I am working on helping customer save storage cost. I have a couple of questions related to the choice of S3 vs Cassandra. Right now, the data has about 50M rows, 9 columns. And this number could be much larger, say, 5B rows in the future.

  1. I know that S3 is much cheaper compared with Cassandra, is there any way for us to estimate the cost of saving data in Cassandra based on the feature of the dataset (for example, number of rows, number of the unique partition keys, etc)?

  2. Based on this post When to use FileData, I know that Normalized data will still be stored primarily in Cassandra as it’s assumed to be used more frequently. But what if the data won’t be used frequently? Do we have a certain threshold for choosing hot/cold storage framework?

  3. Any other rules we should be aware of when we choose the storage framework besides cost, query frequency and size of data?

Thanks for your advice!

Here are the things you should consider while selecting a datastore:

  • Performance, Scalability, Reliability & Availability
    • Sql: When data volume is relatively small < 10M - 100M, access patterns are not that heavy and latency is a concern
    • NoSql: When data volume is heavier > 100M but < 100B, access patterns are heavy and latency is a concern (cluster of nodes - so no single point of failure)
    • Analytical: When data has gone through ETL and aggregations need to be performed from a reporting purpose & latency is a concern (managed services redshift / Athena)
    • File Systems: When data volume is very heavy > 100B, access patterns are heavy but latency is NOT a concern (cluster of nodes - so no single point of failure - managed services like S3, Azure blob service)

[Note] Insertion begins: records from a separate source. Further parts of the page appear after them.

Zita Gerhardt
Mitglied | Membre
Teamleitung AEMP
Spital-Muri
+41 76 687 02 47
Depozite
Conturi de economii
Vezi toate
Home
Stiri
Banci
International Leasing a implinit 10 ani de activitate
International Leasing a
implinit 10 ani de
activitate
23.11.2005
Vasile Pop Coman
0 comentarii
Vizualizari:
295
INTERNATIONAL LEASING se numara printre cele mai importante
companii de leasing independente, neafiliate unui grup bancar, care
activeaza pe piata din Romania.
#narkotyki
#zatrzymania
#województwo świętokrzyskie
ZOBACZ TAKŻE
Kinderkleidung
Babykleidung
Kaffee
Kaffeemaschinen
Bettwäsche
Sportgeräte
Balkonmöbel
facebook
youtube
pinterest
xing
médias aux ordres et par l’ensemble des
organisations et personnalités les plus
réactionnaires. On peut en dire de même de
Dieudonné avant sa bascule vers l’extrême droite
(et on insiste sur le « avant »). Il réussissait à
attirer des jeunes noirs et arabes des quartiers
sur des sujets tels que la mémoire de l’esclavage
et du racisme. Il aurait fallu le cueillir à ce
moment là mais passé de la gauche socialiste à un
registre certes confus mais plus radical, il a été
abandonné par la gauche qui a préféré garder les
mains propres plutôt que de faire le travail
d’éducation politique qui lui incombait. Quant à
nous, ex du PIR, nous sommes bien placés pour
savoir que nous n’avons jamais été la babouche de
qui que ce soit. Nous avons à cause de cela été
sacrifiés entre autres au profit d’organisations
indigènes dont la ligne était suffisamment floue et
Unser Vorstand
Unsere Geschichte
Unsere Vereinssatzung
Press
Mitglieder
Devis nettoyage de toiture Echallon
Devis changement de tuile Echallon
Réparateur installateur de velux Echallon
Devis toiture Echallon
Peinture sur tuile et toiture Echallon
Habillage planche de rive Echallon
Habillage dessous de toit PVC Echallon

Specifically for question 1, there is not simple way to estimate cost because they depend on several factors e.g. S3 does not charge much for actual storage, but if you access the data frequently the cost could be very high

  1. For Hot/Cold storage, you can specify using an annotation how much data you want to keep in the hotstore and how much in the cold store. See PartitionBucketStrategy type for details.
// Example of storing all data before 2015 in cold storage
@db(datastore='cassandra',
    partitionKeyField='parent',
    persistenceOrder='start,end',
    persistDuplicates=false,
    shortId=true,
    shortIdReservationRange=100000,
    compactType=true, defaultPartitionStrategy=PartitionBucketStrategy(maxHotSortKey="start < dateTime('2015-01-01')"))
entity type TestHotColdTSData mixes TimeseriesDataPoint<TestHotColdTS> schema name 'testHotColdTSData' {
  @ts
  quantity: Dimension
}
8 Likes

Thank you so much for your comprehensive explanation @rohit.sureka. That is really helpful! I was wondering if I access the data daily, will it cost a lot if I put data on S3? Is it easier to get the cost estimation for S3 in this case? And what is the optimal frequency for accessing data on S3?